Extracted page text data
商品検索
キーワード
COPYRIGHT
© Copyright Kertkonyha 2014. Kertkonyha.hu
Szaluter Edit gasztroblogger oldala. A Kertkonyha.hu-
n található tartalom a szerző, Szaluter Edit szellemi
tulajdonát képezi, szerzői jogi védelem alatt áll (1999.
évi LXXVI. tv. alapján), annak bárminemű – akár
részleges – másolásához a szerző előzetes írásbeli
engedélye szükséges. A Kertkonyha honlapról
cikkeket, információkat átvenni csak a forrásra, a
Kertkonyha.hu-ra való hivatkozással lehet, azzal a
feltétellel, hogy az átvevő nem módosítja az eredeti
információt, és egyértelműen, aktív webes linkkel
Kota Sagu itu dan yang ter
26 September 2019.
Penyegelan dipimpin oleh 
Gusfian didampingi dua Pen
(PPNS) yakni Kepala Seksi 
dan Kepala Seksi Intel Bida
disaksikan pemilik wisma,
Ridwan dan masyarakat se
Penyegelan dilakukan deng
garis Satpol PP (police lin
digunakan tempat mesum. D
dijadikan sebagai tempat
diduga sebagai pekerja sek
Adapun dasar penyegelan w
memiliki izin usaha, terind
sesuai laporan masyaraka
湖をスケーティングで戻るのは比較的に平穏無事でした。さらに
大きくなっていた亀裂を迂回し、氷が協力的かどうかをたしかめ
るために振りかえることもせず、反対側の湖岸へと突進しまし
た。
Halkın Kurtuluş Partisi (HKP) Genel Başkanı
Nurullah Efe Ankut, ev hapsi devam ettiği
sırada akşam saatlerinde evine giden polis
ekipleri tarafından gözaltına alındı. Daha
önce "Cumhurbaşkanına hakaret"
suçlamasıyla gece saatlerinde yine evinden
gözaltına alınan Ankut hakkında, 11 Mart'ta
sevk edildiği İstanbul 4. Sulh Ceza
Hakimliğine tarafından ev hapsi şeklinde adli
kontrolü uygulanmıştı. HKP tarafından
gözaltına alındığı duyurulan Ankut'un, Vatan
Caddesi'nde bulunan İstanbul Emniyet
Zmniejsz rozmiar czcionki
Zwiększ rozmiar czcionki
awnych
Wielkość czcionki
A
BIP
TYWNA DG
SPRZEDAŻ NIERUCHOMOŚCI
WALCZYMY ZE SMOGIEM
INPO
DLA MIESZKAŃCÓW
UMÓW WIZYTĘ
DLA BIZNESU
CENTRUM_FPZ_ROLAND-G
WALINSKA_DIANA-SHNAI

WHAT TO DO →
Return exactly the lines above from the line that has "tulajdonát képezi, szerzői" through the line that has "Gusfian didampingi dua Pen", inclusive, and nothing else.

ANSWER TO THIS TASK →
tulajdonát képezi, szerzői jogi védelem alatt áll (1999.
évi LXXVI. tv. alapján), annak bárminemű – akár
részleges – másolásához a szerző előzetes írásbeli
engedélye szükséges. A Kertkonyha honlapról
cikkeket, információkat átvenni csak a forrásra, a
Kertkonyha.hu-ra való hivatkozással lehet, azzal a
feltétellel, hogy az átvevő nem módosítja az eredeti
információt, és egyértelműen, aktív webes linkkel
Kota Sagu itu dan yang ter
26 September 2019.
Penyegelan dipimpin oleh 
Gusfian didampingi dua Pen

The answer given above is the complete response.